Tarih ve toplumu, yaşadığı toplumun acılarını Xızır’ ın diliyle, Turna avazıyla anlatan, kemanının telinde birleştiren bir dengbêjdir Sile Qiz. Dersim halkı Xızır’ın diliyle kilam söyleyen, Dersim Tertelesi’nin tanığı olan bir dervişini, dengbêjini, bir acılı yüreği Aralık ayında hakka uğurladı. (14 Aralık 2019)
Apê Silêman,
Hiç kimse senin kadar, yaşanmışlıkları, acıları, aşkları duygulu bir şekilde anlatmadı. Yaşadığın demi devranın hem sanığı, hem tanığı hem de mahkumu oldun. Senin dilin Xızır’ın diliydi, bundandı her kelamında bir hakikati bilgelikle, kemaletle dile getirirdin. Herda devreşte, teberika zerinde, mekanê Duzgun’da yaşanmışlıkları, katliamın acılarını dilden dile, gönülden gönüle, kuşaktan kuşağa yüreğinin en derininde hissederek nağmelere, kilamlara döktün. Kemanın da senin gibi bir tarihin taşıyıcısıydı. Tertelede neler oldu senden ve kemanından öğrendik. Uzak zamanların çığlığını yakın eyledin. Sen sırrı faş eyledin. Zerdüşt peygamber kendi inancını “Hore” denilen ilahilerle anlatırken sen ise kilamlarla, deyişlerle anlattın yaşadıklarını Rêya Heq Alevi inancının acılarını. Modern çağların bir Zerdüşt bilgesi gibiydin. Hava, su, ateş ve toprak seni bilir, seni dinlerdi. Çar anasır ile ruhsal ve bedensel ikrarlaşmayı her zaman canlı tuttun.

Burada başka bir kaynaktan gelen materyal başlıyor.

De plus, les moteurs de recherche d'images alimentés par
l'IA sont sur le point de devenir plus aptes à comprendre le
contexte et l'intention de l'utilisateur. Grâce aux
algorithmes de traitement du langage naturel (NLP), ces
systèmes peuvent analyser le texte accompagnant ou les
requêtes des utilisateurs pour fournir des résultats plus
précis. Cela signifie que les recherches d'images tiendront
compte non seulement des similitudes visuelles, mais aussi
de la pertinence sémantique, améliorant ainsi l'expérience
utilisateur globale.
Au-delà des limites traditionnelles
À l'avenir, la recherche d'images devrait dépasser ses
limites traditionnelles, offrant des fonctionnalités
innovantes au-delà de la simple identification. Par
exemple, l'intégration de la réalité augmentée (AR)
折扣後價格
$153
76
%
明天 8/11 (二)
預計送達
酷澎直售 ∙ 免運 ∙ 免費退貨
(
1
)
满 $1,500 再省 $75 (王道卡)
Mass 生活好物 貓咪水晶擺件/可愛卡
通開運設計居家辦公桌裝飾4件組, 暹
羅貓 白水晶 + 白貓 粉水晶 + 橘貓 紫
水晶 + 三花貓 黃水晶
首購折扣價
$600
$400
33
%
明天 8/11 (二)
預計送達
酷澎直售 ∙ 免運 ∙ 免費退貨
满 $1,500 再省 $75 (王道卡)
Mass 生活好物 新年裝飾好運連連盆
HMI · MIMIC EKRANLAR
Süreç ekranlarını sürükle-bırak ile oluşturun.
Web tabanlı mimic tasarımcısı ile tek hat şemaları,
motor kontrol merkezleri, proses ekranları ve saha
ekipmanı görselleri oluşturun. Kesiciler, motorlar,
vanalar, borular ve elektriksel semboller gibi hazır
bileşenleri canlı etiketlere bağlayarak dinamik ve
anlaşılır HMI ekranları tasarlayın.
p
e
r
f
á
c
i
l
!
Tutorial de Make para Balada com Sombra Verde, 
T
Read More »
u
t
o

Tertelede kefensiz yatan canların bedenleri kurtlar, kuşlar tarafından parçalandığı, masum i pak evlatlarımızın cansız, ruhsuz kaldığı, sesleri duyulmasın diye nefessiz bırakıldığı, mağaralara sığınmak zorunda kalındığı, ya Xızır ya Düzgün denildiği, Munzur’un kan kırmızı aktığı, anaların havarlarının gök kubbeye ulaştığı demi devranda yaşadın. Kim ne yapmış, nerede yaşamış, hangi aşiret nerede, nasıl davranmış bunların hepsini senin kelamında, kemanın telinden öğrendik. Birbirinize musahiptiniz sen ve keman, yoktu böyle bir aşk, yoktu böyle ikrarına kaim ve daim olan.

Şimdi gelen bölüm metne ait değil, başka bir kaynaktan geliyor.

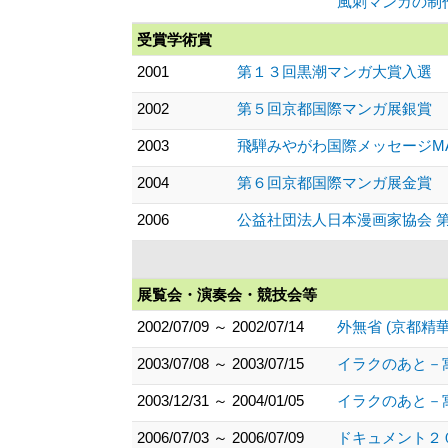
風刺マンガの制
受賞学術賞
2001
第１３回黒潮マンガ大賞入選
2002
第５回京都国際マンガ展銀賞
2003
飛騨みやがわ国際メッセージM
2004
第６回京都国際マンガ展金賞
2006
公益社団法人日本漫画家協会 第
展覧会・演奏会・競技会等
2002/07/09 ～ 2002/07/14
外無省 (京都精
2003/07/08 ～ 2003/07/15
イラクのあと－寓
2003/12/31 ～ 2004/01/05
イラクのあと－寓
2006/07/03 ～ 2006/07/09
ドキュメント２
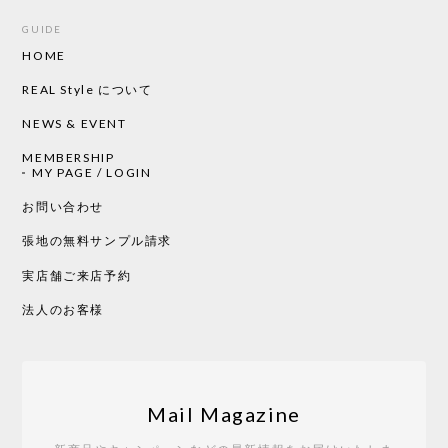
GUIDE
HOME
REAL Style について
NEWS & EVENT
MEMBERSHIP
MY PAGE / LOGIN
お問い合わせ
張地の無料サンプル請求
実店舗ご来店予約
法人のお客様
Mail Magazine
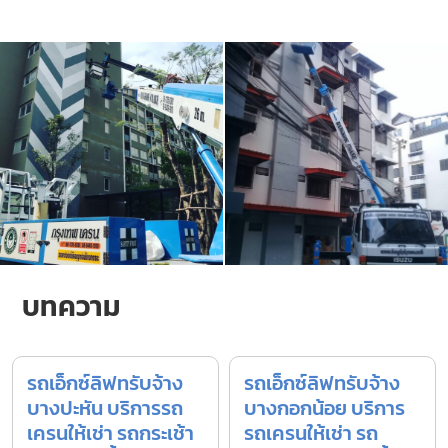
บทความ
รถเอ็กซ์ลิฟทรับจ้าง
รถเอ็กซ์ลิฟทรับจ้าง
บางปะหัน บริการรถ
บางกอกน้อย บริการ
เครนให้เช่า รถกระเช้า
รถเครนให้เช่า รถ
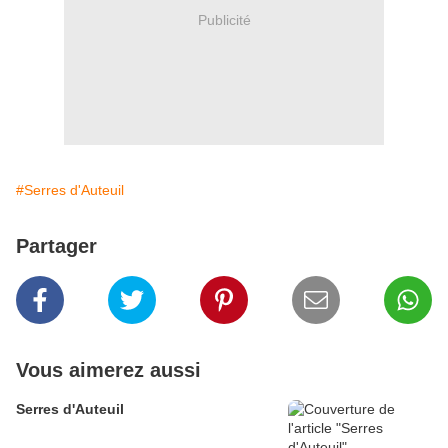
Publicité
#Serres d'Auteuil
Partager
Vous aimerez aussi
Serres d'Auteuil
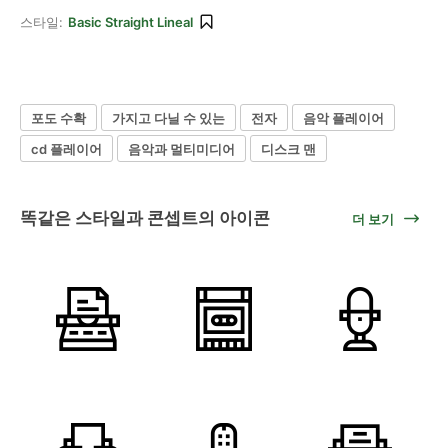
스타일:
Basic Straight Lineal
포도 수확
가지고 다닐 수 있는
전자
음악 플레이어
cd 플레이어
음악과 멀티미디어
디스크 맨
똑같은 스타일과 콘셉트의 아이콘
더 보기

Sen kilam söylediğinde daha berrak, daha duygulu, daha pir u pak ve daha bilgece olurdu zimanê Xızır. Senin hakkın Dersim’de cümle canın üzerinde vardı. Sen geçmişi anda birleştiren zamanın dervişiydin. Bu dünya senin için acı ve kederin hanesiydi. Tertelede kurtulan her canın bir hikâyesi vardı. Ama seninkisi bir hikâye değil acı bir yaraydı, bir türlü kabuk bağlamayan. Bütün akrabaların öldürülmüş, sıra sana gelirken kemanın Xızır olmuş carına yetişmişti. “Bunu öldürmeyelim, kemanıyla bizi eğlendirir” demişti Cumhuriyet müfrezesi.
Halkların rıza göstermediği Kore Savaşı’nda canından can vermiş evladını yitirmiştin. Acı yine senin hanene uğramıştı. Nasıl dayandın bunca acılara dedirttin bize. Seni öldürmeyen yara seni diriltmişti. Yüreğini avuçlarına koyup cümle cana gösterirken, yaşadıklarını, sevdalarını, özlemini de seninle musahip olan kemanın tınısına bırakarak cümle cana dinletirdin.

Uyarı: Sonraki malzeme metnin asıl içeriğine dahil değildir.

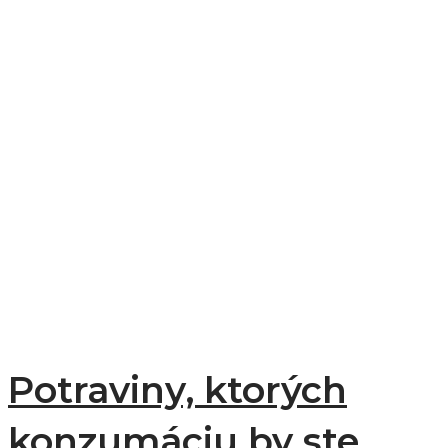
Potraviny, ktorých
konzumáciu by ste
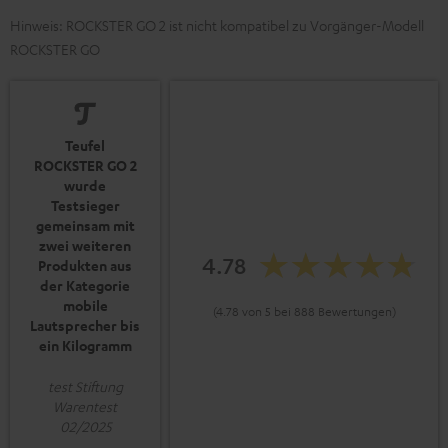
Hinweis: ROCKSTER GO 2 ist nicht kompatibel zu Vorgänger-Modell
ROCKSTER GO
Teufel
ROCKSTER GO 2
wurde
Testsieger
gemeinsam mit
zwei weiteren
4.78
Produkten aus
der Kategorie
mobile
(4.78 von 5 bei 888 Bewertungen)
Lautsprecher bis
ein Kilogramm
test Stiftung
Warentest
02/2025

Uğurlar olsun Dersim’in acılı yüreği. Uğurlar olsun sana Rêya Heq Alevi inancının, müziğinin, Xızır’ın dilinin dervişi. Bilesin ki sana karşı dardayız. Sen ağıtlarınla, kilamlarınla, geçmişi anda birleştirdin. Kim senden feyz almadı ki.
Hak ve Hakikati bilerek yürüdün. Mekânın nur olsun. Xızır haldaşın, Düzgün Baba yoldaşın, Anafatma sırdaşın olsun. Devrin daim olsun. Yaşadıkların şahidin olsun. Sırlandığın Herda devreş incinmesin. Dersim’in evliyalarının, pirlerinin, mürşitlerinin hak ve hakikat yolunda serdengeçenlerin, kefensiz yatanların meydanına pir u pak, yüzün ak varasın.
Devrin daim olsun Apo Silêman
(1) Sıle Qız Hakka yürüdüğü zaman yazılmıştı.